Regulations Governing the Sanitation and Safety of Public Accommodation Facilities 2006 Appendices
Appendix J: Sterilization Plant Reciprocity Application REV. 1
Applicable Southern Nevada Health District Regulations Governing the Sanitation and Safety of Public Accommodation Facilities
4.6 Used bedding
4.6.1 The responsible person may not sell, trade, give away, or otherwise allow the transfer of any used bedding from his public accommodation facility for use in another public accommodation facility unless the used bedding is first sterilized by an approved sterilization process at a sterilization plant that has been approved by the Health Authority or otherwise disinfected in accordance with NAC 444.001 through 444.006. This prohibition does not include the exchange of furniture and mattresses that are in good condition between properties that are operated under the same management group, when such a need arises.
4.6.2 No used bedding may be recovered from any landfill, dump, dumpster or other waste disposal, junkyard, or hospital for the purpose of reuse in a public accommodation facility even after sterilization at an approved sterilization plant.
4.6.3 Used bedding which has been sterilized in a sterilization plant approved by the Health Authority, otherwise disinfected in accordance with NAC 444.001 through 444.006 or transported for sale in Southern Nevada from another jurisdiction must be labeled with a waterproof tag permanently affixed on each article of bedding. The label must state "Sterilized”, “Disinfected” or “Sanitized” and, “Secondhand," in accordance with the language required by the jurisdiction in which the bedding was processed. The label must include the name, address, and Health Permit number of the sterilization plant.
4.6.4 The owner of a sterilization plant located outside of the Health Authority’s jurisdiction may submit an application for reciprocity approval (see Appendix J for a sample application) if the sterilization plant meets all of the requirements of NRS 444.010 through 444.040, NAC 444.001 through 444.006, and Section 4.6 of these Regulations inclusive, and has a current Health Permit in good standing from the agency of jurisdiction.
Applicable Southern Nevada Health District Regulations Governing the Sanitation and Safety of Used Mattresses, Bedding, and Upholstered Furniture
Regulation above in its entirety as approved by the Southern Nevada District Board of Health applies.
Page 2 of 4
++++++++++++++++++++
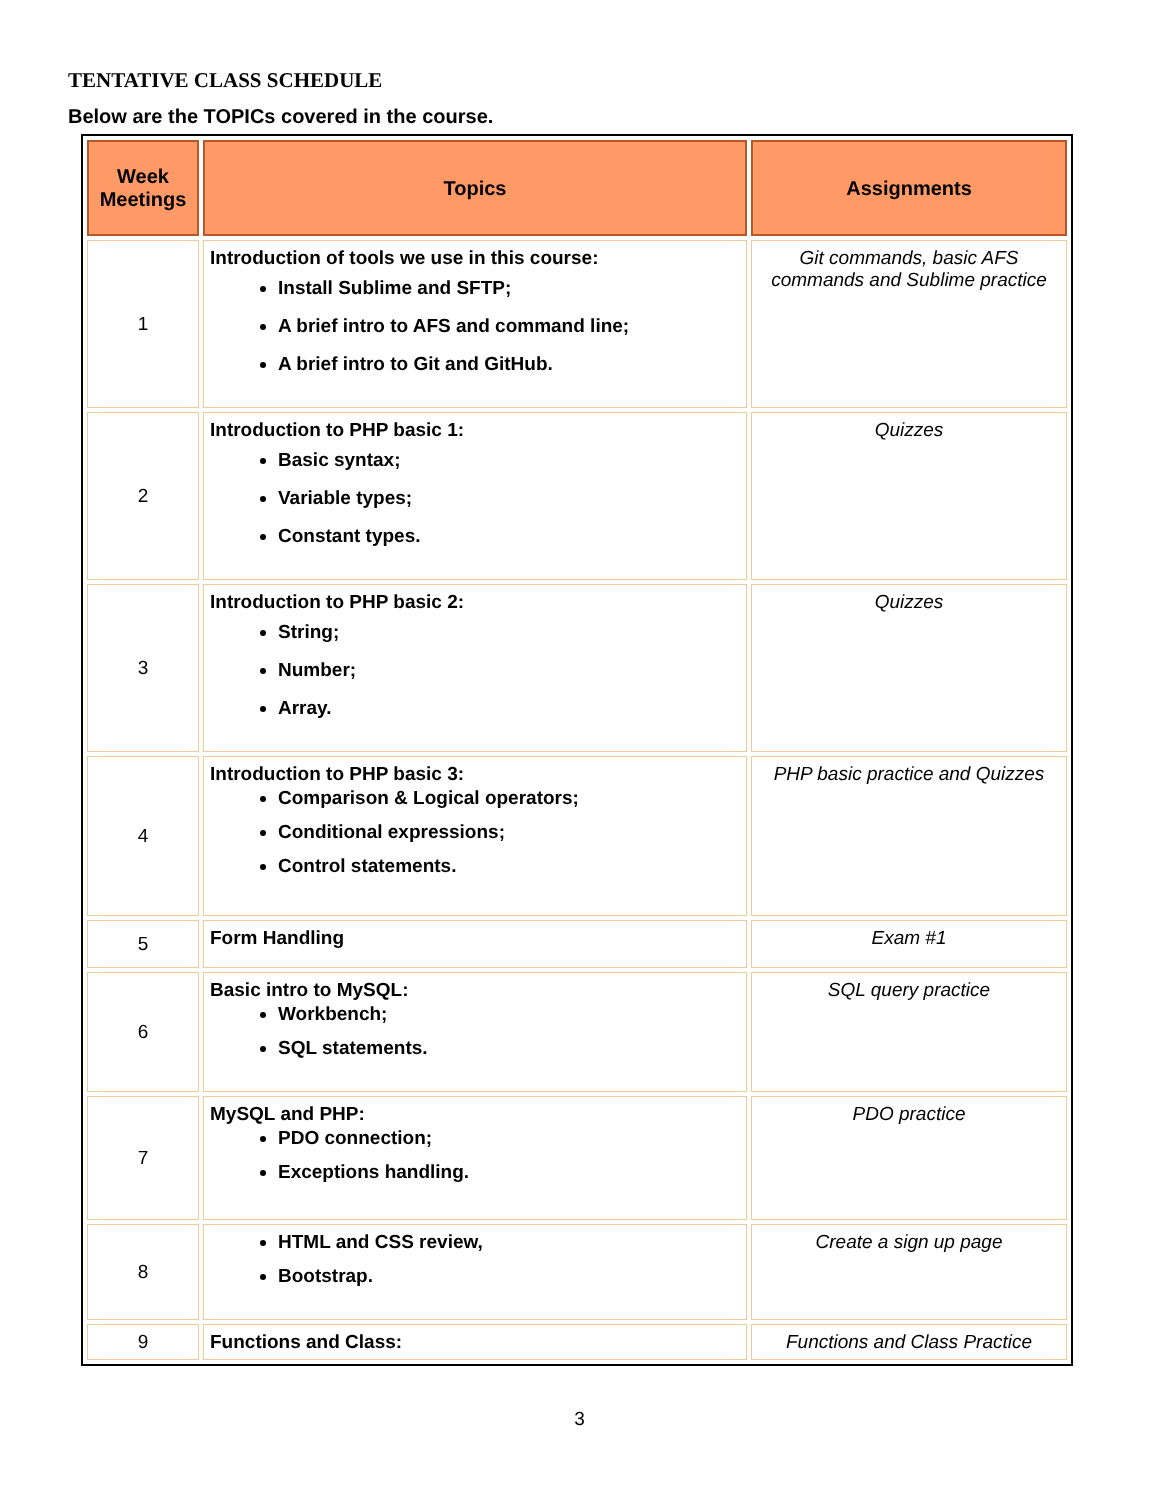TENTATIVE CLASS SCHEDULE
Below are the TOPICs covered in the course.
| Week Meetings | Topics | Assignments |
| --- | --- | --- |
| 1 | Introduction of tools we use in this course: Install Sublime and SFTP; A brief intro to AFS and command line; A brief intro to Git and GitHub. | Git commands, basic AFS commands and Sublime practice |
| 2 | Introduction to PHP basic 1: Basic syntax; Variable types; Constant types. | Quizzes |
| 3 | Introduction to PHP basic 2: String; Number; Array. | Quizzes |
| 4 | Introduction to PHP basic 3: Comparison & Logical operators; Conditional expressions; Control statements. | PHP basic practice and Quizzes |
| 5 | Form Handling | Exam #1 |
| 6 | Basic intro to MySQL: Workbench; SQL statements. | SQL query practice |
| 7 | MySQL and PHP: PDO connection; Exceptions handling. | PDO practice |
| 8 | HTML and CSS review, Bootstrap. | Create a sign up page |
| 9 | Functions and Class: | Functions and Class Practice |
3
++++++++++++++++++++
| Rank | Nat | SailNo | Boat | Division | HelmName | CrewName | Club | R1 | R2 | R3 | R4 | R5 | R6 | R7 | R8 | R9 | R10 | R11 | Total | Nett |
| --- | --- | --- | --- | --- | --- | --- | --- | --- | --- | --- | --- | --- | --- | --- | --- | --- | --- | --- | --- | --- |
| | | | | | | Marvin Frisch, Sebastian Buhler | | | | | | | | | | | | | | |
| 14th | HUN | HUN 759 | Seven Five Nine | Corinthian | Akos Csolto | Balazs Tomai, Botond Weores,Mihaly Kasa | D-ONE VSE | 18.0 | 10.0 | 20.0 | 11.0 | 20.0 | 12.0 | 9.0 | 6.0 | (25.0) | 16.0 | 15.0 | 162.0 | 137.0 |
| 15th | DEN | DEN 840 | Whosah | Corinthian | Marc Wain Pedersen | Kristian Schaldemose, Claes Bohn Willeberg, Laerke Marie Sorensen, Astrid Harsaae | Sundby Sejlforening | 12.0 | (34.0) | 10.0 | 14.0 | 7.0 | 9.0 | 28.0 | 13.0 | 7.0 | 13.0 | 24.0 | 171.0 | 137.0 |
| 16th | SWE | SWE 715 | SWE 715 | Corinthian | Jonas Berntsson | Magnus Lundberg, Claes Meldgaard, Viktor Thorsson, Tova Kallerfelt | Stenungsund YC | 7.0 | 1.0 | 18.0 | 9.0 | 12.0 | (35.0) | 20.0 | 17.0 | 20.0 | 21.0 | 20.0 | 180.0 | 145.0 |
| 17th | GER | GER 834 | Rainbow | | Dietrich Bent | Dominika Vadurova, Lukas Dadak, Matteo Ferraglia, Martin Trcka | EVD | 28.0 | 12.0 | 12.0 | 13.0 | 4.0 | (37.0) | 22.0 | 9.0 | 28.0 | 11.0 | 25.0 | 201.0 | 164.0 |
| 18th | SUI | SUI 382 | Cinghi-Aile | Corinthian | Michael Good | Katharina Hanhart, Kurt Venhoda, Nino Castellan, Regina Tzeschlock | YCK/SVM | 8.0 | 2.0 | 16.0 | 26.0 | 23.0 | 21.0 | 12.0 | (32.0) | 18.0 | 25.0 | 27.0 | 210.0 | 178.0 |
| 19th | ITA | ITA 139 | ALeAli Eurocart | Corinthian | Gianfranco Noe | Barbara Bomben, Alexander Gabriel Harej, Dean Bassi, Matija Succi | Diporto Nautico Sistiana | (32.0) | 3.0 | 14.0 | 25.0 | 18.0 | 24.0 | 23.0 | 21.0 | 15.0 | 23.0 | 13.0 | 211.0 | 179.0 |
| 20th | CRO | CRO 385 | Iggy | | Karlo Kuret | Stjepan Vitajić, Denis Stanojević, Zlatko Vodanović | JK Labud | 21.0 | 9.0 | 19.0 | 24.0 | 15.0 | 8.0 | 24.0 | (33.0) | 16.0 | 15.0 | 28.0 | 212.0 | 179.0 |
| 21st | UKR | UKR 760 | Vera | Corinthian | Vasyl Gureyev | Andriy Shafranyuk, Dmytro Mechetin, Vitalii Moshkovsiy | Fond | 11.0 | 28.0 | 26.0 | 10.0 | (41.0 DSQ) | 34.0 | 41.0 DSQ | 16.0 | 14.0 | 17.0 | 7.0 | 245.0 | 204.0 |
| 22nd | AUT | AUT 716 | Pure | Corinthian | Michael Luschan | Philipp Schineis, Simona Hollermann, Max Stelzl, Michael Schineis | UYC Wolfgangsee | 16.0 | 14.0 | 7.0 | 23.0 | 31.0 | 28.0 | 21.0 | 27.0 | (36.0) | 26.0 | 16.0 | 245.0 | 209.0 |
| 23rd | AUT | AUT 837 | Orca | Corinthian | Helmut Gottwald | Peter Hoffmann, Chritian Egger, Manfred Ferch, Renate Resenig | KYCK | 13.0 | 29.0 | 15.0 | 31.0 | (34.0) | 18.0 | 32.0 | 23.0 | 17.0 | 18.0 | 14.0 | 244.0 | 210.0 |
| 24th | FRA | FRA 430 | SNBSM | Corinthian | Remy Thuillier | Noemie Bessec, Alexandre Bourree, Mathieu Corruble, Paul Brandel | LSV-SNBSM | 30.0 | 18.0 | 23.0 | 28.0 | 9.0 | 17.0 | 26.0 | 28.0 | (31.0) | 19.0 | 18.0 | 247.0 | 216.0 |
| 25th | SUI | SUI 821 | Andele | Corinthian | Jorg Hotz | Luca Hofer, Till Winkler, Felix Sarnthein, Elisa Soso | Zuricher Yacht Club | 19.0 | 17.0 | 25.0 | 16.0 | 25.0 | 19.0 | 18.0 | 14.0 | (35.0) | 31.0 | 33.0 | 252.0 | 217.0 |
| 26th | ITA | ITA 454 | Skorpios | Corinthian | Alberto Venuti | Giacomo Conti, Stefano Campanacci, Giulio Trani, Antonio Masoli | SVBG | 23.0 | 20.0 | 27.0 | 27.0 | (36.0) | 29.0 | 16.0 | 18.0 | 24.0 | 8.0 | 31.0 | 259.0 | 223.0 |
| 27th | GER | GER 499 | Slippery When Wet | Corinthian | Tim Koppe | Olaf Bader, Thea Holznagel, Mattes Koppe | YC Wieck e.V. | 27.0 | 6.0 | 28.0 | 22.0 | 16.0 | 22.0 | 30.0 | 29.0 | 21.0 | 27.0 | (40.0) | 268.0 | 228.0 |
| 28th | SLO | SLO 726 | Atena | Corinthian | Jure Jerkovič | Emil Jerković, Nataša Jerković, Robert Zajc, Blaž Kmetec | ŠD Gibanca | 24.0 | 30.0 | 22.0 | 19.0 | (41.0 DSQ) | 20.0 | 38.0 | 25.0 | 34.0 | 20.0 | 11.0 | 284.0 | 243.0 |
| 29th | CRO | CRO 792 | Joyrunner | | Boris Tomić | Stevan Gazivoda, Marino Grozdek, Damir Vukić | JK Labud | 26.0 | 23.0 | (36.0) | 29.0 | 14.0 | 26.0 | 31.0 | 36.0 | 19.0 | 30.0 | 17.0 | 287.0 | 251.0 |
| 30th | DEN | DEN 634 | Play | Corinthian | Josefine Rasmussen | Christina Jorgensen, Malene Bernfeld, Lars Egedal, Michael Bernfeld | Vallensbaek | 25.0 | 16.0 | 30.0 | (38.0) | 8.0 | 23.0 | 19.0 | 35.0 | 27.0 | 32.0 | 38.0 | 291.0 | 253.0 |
++++++++++++++++++++
### WHAT NEEDS TO BE DONE
Search the listing above for the lines with "Facilities 2006 Appendices" and "4.6 Used bedding", then output those lines and all lines between them exactly.

### EXERCISE OUTPUT
Regulations Governing the Sanitation and Safety of Public Accommodation Facilities 2006 Appendices
Appendix J: Sterilization Plant Reciprocity Application REV. 1
Applicable Southern Nevada Health District Regulations Governing the Sanitation and Safety of Public Accommodation Facilities
4.6 Used bedding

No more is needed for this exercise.